The Internet of Things is still growing at an unbelievable pace. However, the development of its consumer and industrial verticals differs. We would like to cover the main peculiarities of Consumer IoT and Industrial IoT in the 25th edition of our IoT digest.

 

What is Consumer IoT and Industrial IoT?

 

Briefly speaking, Consumer Internet of Things (CIoT) is a B2C segment of IoT. CIoT solutions are made for end-users and are usually dedicated to individual non-commercial usage. Whereas Industrial IoT (IIoT) consists of products created for enterprises, factories, etc, representing B2B segment. Unlike CIoT, IIoT brings value both for companies that leverage its solutions and end-users. Companies could enhance productivity, quality, decrease price through tech innovations and, as a result, increase customers satisfaction.

 

Nevertheless, the development of IoT started with the Consumer segment, Industrial IoT is becoming more and more promising. Internet of Things market is crowded with different B2C solutions while only few manufacturers have implemented smart technology to their facilities.
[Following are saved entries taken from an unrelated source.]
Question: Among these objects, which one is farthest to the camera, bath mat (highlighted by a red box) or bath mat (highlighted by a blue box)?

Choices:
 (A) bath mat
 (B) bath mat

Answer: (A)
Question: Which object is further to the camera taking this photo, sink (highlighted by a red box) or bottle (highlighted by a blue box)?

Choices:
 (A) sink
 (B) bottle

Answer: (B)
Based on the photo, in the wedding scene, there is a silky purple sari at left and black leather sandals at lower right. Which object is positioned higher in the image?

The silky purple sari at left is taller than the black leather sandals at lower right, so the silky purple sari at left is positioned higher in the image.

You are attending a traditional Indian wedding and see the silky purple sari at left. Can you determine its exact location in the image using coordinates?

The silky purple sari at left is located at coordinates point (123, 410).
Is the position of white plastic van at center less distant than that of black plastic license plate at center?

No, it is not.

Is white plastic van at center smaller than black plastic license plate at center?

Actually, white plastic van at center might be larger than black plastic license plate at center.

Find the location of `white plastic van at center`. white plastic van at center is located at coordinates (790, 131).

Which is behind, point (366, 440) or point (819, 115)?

However, on the other hand, typical IIoT implementations cost much more expensive than a CIoT solution, so just a few enterprises could afford such an innovation.

 

Key differences between CIoT and IIoT

 

Besides the basic difference in concepts, CIoT and IIoT have many differences in the technological perspective.

 

First of all, industrial devices should be more resistant to different conditions. While consumer devices may not event be waterproof, industrial solutions should be able to work in dangerous environments. For example, sensors that detect water leaks should be waterproof, sensors that measure pressure should be resistance to high pressure, etc.

 

IIoT systems should be designed with scalability in mind. Manufacturers should always be able to add additional devices, manufacturing facilities, production lines, and the system should be able to process additional data.

 

The other difference lays in strong cyber-security requirements. IIoT solutions always deal with sensitive commercial information that should lead to great losses if compromised. That is why it should be properly protected.

 

Meanwhile, industrial products usually undergo white-labeling, while consumer solutions are always produced under a specific brand.

 

On the other hand, consumer devices usually have more strict requirements for appearance and price. Users prefer attractive, light-weight solutions with cool interface and relatively good price.

 

 

CIoT and IIoT solutions examples

 

 

Nest thermostats are cool examples of CIoT solutions in the realm of the smart home. They learn your habits, weather conditions, etc and adjust energy consumption efficiently. The other famous CIoT solution is Fitbit. It is a smart wearable device that measures your activity. Both devices are built for end-users.

 

Talking about smart industrial solutions, we would like to mention Pepperl+Fuchs. It is a manufacturer of connected industrial sensors for different purposes: proximity sensors, ultrasonic sensors, photoelectric sensors, and others. It offers a full ecosystem of hardware for IIoT enablement.

 

IoT platforms for CIoT and IIoT

 

Consumer and industrial requirements to IoT platforms are also rather different. IIoT solutions need a scalable platform that supports different deployment options, multiple protocols, a lot of hardware types. It should also allow the possibility to grant different level of access to different facilities. And, of course, it should be 100% percent reliable, because any fault could cost millions to an industrial enterprise. A good example of such a platform is ThingWorx.

 

 

As to consumer solutions, they usually don’t even require IoT platforms, being directly connected to smartphones. If an IoT platform is required, it should be reasonably-priced, easy-programmed and allow companies to get users’ feedback on their product, so they could dynamically react to any requests. For consumer cases, we could suggest Copilot.

 

In your opinion, what domain of the Internet of Things (consumer or industrial) drives innovation?